CHALLENGES:
A) Decide whether each statement below agrees with the forum thread on Grafana Cloud. Answer yes or no for each, and quote the deciding words from the thread: (i) Grafana Cloud prices metrics by samples per minute rather than by metric series. (ii) edumucelli kept using Grafana Cloud for the personal project. (iii) Support declined to reverse gaffneyc's charge.
B) Carry on the forum thread about Grafana Cloud, writing what comes after its last comment.

Grafana Labs launches free incident management tool in Grafana Cloud

nikolay · on Sept 13, 2022

All good except that Grafana Cloud is super expensive when you consider it per metric. This probably is the most expensive service per bit of data!

edumucelli · on Sept 13, 2022

Yes, I have started using their cloud for a personal project. Ended up going back to self-hosted. Great thing their product is open source.

divygoel · on Sept 13, 2022

Hey @edumucelli - Would love to learn more about your experience and identify where we can make improvements. If you're up for a 15 min chat, please send me a note at divy.goel@grafana.com or let me know how best to reach you!

divygoel · on Sept 13, 2022

Hey @nikolay! I work at Grafana Labs & focus on pricing - would you be up for a 15 minute chat to discuss this further? If so, feel free to either drop me a note at divy.goel@grafana.com or let me know how best to reach you :)

gaffneyc · on Sept 13, 2022

We recently swapped our metrics to Grafana Cloud and were really surprised (despite being documented) that pricing is based on samples per minute not metrics series. So, for example, if we send a metric every 15s (the Prometheus default) then we get charged as if that were four separate metrics. Support was very helpful explaining everything and they reversed the charge but it still feels weird.

divygoel · on Sept 13, 2022

Thanks for the feedback! Agree that this can be made more clear and we will work on that.

hztar · on Sept 14, 2022

We experienced the same thing. Pulled the plug on using the cloud version

oxfordmale · on Sept 13, 2022

Recently you pulled one of our Grafana plugins without notice as you had upgraded this to an Enterprise license. We are more than happy yo pay, however, pulling production support without reaching out to negotiate a license is a d** move. We suffered an outage of several days while scrambling to get the payment approved. Luckily we didn't suffer any major outage in that window.

divygoel · on Sept 13, 2022

Hey @oxfordmale - Sorry to hear about your experience. Would you be open to a live discussion so I can understand your issue further?

Surprised to hear this as none of our Enterprise plugins had a change in licensing (i.e. going from free to paid, or shifting within paid tiers) as far as I am aware. Would love to dig into this further.

If you're up for it, feel free to send me a note at divy.goel@grafana.com or let me know how best to reach you!

oxfordmale · on Sept 14, 2022

It concerns this plugin. We had a previous version of this working for years. It suddenly was deactivated one day and after us reaching out the support team, we were advised we had to upgrade to Grafana Enterprise to be able to get this working again. This is fair enough, however, what shows utter lack of respect is that you couldn't give us a grace period and this resulted in our Production Monitoring to be broken for several days. A company that cares would reach out to its customer repeatedly by email first, and if that got ignored, grant a grace period when the customer reaches out. Payment authorisations take time, and it is not great to have broken monitoring on a system that processes millions of dollars each day.

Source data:
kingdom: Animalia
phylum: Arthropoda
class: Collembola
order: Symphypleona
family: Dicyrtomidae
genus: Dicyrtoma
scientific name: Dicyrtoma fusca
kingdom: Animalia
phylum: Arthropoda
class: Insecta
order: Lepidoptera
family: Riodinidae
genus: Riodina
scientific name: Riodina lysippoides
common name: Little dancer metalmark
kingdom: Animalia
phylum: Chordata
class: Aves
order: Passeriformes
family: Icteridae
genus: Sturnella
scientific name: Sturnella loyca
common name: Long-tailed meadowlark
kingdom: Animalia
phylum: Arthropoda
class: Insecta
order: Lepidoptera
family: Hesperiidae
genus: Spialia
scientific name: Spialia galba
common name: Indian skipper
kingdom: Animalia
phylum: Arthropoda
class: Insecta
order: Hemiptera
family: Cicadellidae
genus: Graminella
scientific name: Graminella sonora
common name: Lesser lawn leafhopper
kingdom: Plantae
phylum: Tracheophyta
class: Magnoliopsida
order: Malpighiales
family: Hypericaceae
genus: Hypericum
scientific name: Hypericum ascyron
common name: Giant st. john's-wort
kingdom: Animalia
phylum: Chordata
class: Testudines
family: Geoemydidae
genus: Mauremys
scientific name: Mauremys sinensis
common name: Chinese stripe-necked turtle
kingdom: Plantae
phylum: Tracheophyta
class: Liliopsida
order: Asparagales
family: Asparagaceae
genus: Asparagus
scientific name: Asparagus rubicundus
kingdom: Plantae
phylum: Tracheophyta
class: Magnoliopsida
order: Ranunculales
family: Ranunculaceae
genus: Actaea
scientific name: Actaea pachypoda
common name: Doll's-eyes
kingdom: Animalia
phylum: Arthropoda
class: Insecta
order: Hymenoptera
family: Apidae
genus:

EXPECTED RESULTS:
A)
(i) Yes: "pricing is based on samples per minute not metrics series"
(ii) No: "Ended up going back to self-hosted."
(iii) No: "Support was very helpful explaining everything and they reversed the charge"

B)
https://grafana.com/blog/2020/07/22/introducing-the-new-and-...

RichiH · on Sept 14, 2022

NB: I work for Grafana Labs as Directory of Community.

As this is not how we (try to) operate, I also had a look.

From what I could find, it seems the account you are referring to is a very early Cloud account. For reasons I don't know and which might be lost to history, your account had an old and non-standard license attached to. From the viewpoint of today, the license itself seems broken.

To be clear, that is neither your fault nor do I believe you could have caught it even if you looked. While there was no change in the licensing requirements on the plugin, an upgrade to a significant rewrite of the plugin "fixed" the problem of accepting a broken license. That "fix" meant the plugin stopped working.

Again, this is not your fault. But it was not a deliberate action by Grafana Labs nor caught by our testing, either.

I believe your company is in contact with David Dorman, our Head of Self-Service, about this. If you'd like me to ask him to follow up with you directly as well, please let me know how to best contact you.

bcjordan · on Sept 13, 2022

Interesting, I'm using Grafana Cloud for just a few Prometheus metrics at the moment and have found it reasonable so far so am interested in what scale up looks like.

I'm curious—what other sorts of services are you referring to in your comparison?

igetspam · on Sept 13, 2022

Are you planning any posts on comparing your new incident tool to other services? We currently use incident.io and are happy with it but we pay a lot for Grafana Cloud right now so it's worth considering if we can reduce spend elsewhere.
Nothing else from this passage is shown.